Extract the text lines from the listing below in their original order and wording, omitting the pictures.

====== SUPPLIED ENTRIES ======

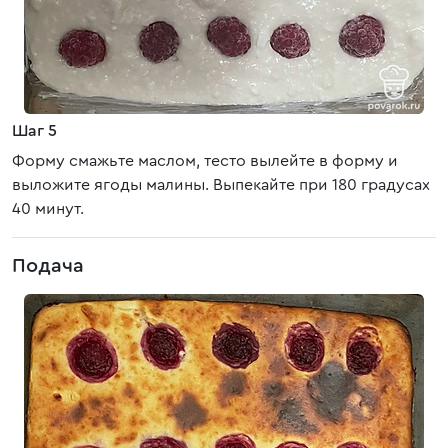
Шаг 5
Форму смажьте маслом, тесто вылейте в форму и
выложите ягоды малины. Выпекайте при 180 градусах
40 минут.
Подача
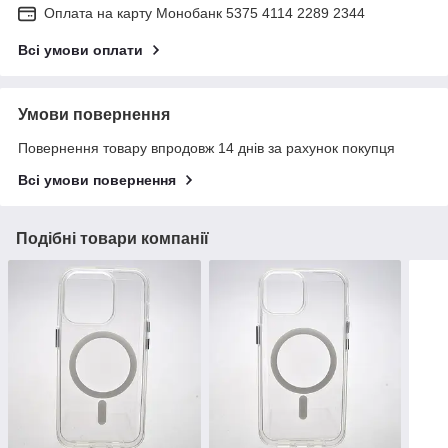
Оплата на карту Монобанк 5375 4114 2289 2344
Всі умови оплати
Умови повернення
Повернення товару впродовж 14 днів за рахунок покупця
Всі умови повернення
Подібні товари компанії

======

• [EXPECTED ANSWER]:
Шаг 5
Форму смажьте маслом, тесто вылейте в форму и
выложите ягоды малины. Выпекайте при 180 градусах
40 минут.
Подача
Оплата на карту Монобанк 5375 4114 2289 2344
Всі умови оплати
Умови повернення
Повернення товару впродовж 14 днів за рахунок покупця
Всі умови повернення
Подібні товари компанії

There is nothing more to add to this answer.